GM ostatecznie zdecydowało, że hybrydowy Chevrolet Volt, którego platforma podłogowa kwalifikuje do klasy niższej średniej, będzie produkowany w dwóch wersjach – z silnikiem spalinowym i elektrycznym oraz w wersji z wodorowymi ogniwami paliwowymi. Koncern obliczył, że opracowanie samochodu do fazy produkcyjnej zajmie ok. trzech lat, a koszty prac projektowych przekroczą 500 mln dolarów.
Pierwsza wersja napędzana będzie silnikiem elektrycznym, który będzie czerpać energię z baterii Li-Ion wielkości klasycznego silnika 4-cylindrowego. Auto wyposażone będzie także w mały silnik spalinowy, który będzie doładowywać baterie w czasie jazdy.
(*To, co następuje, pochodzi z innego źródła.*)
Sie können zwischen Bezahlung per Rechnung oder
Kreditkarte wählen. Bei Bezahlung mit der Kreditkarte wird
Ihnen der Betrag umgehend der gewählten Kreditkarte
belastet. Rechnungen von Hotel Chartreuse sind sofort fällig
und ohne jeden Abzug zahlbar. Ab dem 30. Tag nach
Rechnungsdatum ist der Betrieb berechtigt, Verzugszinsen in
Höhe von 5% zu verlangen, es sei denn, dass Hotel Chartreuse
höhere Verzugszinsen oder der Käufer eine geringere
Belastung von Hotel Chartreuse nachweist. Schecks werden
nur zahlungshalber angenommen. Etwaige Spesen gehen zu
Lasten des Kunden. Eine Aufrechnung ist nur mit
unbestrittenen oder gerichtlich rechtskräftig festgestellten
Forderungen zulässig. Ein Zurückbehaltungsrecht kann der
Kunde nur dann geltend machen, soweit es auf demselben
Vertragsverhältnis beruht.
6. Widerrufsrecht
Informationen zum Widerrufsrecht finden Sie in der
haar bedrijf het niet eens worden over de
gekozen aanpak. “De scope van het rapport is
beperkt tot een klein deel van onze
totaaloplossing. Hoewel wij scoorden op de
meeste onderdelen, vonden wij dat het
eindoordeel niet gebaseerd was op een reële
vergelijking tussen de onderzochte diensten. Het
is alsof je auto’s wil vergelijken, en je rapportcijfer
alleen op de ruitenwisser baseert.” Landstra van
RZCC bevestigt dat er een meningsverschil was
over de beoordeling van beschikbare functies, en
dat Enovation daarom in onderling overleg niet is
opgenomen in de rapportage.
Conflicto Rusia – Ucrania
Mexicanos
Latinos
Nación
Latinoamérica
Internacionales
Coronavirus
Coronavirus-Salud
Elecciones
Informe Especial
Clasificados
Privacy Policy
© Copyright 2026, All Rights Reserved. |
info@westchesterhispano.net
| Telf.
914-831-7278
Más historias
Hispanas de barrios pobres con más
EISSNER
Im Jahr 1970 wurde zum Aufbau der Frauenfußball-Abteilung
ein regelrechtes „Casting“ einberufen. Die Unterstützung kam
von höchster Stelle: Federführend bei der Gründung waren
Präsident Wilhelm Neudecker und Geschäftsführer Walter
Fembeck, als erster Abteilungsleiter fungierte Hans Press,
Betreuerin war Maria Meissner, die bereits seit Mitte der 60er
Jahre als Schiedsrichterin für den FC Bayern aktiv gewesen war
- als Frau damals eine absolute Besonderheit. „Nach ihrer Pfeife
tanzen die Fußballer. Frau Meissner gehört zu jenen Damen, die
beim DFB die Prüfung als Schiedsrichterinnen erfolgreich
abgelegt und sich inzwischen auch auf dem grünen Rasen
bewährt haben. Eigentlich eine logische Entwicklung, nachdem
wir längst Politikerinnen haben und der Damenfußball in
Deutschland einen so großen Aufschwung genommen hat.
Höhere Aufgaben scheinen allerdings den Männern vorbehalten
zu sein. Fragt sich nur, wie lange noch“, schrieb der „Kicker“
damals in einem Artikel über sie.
Silnik spalinowy nie będzie w żadnym stopniu połączony z układem napędowym i wykorzystywany będzie zwłaszcza podczas dłuższych podróży, kiedy wyraźnie zwiększy on zasięg samochodu. Oczywiście baterie będzie można doładować podłączeniem auta do sieci elektrycznej, tak jak zaprezentowano to w pojeździe studyjnym.
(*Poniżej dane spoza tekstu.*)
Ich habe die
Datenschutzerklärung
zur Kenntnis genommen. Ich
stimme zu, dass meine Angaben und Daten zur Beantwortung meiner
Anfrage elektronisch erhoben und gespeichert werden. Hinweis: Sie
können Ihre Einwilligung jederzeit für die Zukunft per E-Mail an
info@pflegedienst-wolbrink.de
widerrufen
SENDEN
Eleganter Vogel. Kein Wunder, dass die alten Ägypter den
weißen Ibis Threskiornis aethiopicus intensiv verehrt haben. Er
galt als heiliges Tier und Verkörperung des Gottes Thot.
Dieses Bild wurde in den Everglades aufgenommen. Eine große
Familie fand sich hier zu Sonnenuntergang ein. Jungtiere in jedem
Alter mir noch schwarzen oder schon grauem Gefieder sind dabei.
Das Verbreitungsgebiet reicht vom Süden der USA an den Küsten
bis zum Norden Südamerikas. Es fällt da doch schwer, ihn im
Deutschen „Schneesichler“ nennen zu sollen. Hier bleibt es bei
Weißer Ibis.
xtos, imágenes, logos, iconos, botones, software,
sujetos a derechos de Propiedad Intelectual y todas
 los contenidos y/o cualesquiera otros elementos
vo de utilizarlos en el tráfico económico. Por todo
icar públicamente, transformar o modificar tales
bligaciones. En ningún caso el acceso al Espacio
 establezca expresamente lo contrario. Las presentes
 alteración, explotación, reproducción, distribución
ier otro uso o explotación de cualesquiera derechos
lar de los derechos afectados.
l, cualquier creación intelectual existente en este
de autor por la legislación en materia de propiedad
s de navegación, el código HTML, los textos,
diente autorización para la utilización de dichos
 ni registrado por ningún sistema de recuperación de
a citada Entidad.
Drugą wersją będzie samochód z nowo opracowanym systemem E-Flex, który łączyć będzie ogniwa paliwowe i akumulatory Li-Ion. Samochód z tym układem będzie miał wyraźnie większy zasięg niż w/w wersja, a zarazem nie będzie emitował żadnych spalin.
Na razie problemem pozostaje wysoka cena ogniw paliwowych. General Motors jest pewne, że konstruktorom uda się udoskonalić system i obniżyć cenę. Samochód ma być bowiem przystępny i dobrze się sprzedawać.
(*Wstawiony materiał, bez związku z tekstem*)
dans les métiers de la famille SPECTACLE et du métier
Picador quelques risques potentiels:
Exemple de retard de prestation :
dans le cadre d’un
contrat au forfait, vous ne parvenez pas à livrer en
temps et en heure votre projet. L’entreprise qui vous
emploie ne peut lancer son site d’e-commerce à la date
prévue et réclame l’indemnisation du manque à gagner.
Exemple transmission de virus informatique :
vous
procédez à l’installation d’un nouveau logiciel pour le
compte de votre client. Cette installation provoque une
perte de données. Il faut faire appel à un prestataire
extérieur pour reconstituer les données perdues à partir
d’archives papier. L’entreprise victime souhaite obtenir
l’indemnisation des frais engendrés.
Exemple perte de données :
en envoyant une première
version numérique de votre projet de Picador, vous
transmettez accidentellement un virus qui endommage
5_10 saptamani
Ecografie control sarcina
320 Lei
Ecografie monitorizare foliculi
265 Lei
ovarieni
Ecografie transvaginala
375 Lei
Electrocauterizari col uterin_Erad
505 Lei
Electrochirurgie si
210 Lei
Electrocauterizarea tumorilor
W przypadku pierwszej wersji, czyli połączenia silnika elektrycznego z jednostką spalinową, będzie można zoptymalizować paliwo dla silnika w zależności od rynku. Dla Ameryki Południowej przewidziano możliwość spalania alkoholu etylowego, w Europie prawdopodobnie będzie to olej napędowy.
GM chce sprzedawać auto na całym świecie, dlatego nie chce go dostosowywać wyłącznie do rynku USA czy Europy. Przyszły rywal Toyoty Prius według pierwszych prognoz ma trafić na rynek w roku 2010.